Restaurant Reopening Diaries: Omar McKay of Irie Jamaican Kitchen

At Irie Jamaican Kitchen, the island vibes and “jah-potle” goodness are in full force on any given day. So when Governor Mike DeWine announced that all restaurants and bars would close to in-house patrons on March 15, owner Omar McKay’s world was turned on its axis.
“Life as we knew it in the service industry was flipped upside down,” says McKay.  “After the initial shock and having to make the difficult decision to temporarily close both our East and West [side] locations, we took a few moments to breathe and regroup.”
After taking a few weeks to plan and prepare, Irie Jamaican Kitchen reopened its East 185th Street location on April 1 for online ordering and curbside pickup (with limited hours of operation). While the busy restaurant’s lunch service suffered, McKay found new momentum in offering four options for family meals — such as the “Rasta Pasta Pack,” featuring spicy alfredo penne with bell peppers, onions, and corn; choice of jerk, curry, or stew chicken; and four pieces of housemade cornbread.
“People’s food needs have changed in that they are not just buying one meal, but they need to feed their household in one visit,” says McKay. “The family meals have been a big hit with our customers.”

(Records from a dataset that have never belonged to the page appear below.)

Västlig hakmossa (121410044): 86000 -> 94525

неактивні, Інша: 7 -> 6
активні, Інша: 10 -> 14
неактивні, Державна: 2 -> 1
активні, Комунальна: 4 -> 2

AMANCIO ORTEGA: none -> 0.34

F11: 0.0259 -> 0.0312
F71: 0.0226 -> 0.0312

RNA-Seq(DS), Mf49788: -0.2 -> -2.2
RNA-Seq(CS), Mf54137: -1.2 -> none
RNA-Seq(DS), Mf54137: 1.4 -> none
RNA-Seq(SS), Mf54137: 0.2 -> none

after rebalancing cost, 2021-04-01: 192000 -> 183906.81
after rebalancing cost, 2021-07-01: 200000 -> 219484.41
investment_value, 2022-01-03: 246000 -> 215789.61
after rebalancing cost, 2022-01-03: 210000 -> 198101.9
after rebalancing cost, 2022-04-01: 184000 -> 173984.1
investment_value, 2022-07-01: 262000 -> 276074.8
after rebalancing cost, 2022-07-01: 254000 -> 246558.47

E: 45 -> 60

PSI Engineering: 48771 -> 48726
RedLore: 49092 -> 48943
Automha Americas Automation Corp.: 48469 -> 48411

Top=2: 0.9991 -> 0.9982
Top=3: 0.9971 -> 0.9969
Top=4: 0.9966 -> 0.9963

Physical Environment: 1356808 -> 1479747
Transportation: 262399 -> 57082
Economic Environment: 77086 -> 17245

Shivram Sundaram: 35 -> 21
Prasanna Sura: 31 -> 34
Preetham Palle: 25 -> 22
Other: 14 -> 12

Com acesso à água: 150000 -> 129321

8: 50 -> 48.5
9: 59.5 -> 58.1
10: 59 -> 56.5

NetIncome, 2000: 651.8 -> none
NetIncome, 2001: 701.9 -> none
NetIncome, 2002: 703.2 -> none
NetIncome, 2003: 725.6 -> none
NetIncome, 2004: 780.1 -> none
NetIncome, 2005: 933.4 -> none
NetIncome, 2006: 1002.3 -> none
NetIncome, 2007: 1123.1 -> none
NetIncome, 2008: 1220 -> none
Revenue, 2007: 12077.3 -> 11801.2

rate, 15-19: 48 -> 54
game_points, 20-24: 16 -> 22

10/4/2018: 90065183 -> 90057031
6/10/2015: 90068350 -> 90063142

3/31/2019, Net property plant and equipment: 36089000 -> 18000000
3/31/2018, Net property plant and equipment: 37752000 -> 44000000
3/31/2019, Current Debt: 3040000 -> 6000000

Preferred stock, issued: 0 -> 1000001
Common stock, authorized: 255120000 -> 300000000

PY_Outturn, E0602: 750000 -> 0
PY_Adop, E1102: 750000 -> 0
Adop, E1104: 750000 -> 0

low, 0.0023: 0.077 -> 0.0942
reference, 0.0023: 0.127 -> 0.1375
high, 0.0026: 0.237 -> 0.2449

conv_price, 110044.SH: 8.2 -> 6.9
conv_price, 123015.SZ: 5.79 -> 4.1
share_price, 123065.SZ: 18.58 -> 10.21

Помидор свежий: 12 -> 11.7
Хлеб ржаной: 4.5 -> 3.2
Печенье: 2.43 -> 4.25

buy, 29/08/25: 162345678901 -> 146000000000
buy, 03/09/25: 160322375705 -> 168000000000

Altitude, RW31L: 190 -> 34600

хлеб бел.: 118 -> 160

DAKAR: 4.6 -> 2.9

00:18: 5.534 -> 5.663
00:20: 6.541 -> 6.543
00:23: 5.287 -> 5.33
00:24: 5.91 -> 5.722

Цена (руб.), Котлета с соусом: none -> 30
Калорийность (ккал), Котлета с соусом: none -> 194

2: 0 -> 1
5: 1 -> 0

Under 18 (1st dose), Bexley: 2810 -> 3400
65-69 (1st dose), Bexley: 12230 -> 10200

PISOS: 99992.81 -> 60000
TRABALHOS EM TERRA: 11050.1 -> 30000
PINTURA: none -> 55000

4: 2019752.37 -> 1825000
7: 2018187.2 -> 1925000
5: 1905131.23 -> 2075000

As the restaurant worked quickly to adopt key safety and sanitary practices, McKay also enlisted employees from Irie Jamaican Kitchen’s Old Brooklyn location to work in the Euclid location to get training on new practices and protocols for when the west side location would reopen. McKay says the decision to reopen solely the Euclid location hinged on the fact that the east side location has been open for three years, while Old Brooklyn is just “three months young.”
Luckily for west side devotees, the Old Brooklyn location reopens today, May 22, for business. In the meantime, McKay and his partner Debra Drobnick have made some necessary adjustments to the Euclid location in light of its small size — such as adding a pickup window to accommodate walk-up business rather than reopening the intimate dine-in area.
“At most, two people can be in our lobby at any given time based on social distancing guidelines,” says McKay. “We’ve decided a safe and effective way [to combat that] is to install a walk-up window near our parking lot on the side of the building for easy and convenient pickup. We may open up the lobby again after making necessary adjustments, but that will depend on the accountability people have for themselves entering our restaurant and following written sign guidelines.”
McKay adds that the restaurant’s primary business model has always revolved around take-out, so these adjustments have been well-received and relatively easy to execute. The most important thing to him and Drobnick is continuing to bring fresh, traditional Jamaican cuisine to their loyal Cleveland following.
“Our goal is top provide top-quality food and service as part of the Irie experience, while maintaining food safety, a healthy environment, and keeping the Irie experience as contactless as possible for the time being,” says McKay. “We still want the island vibes and no stress.”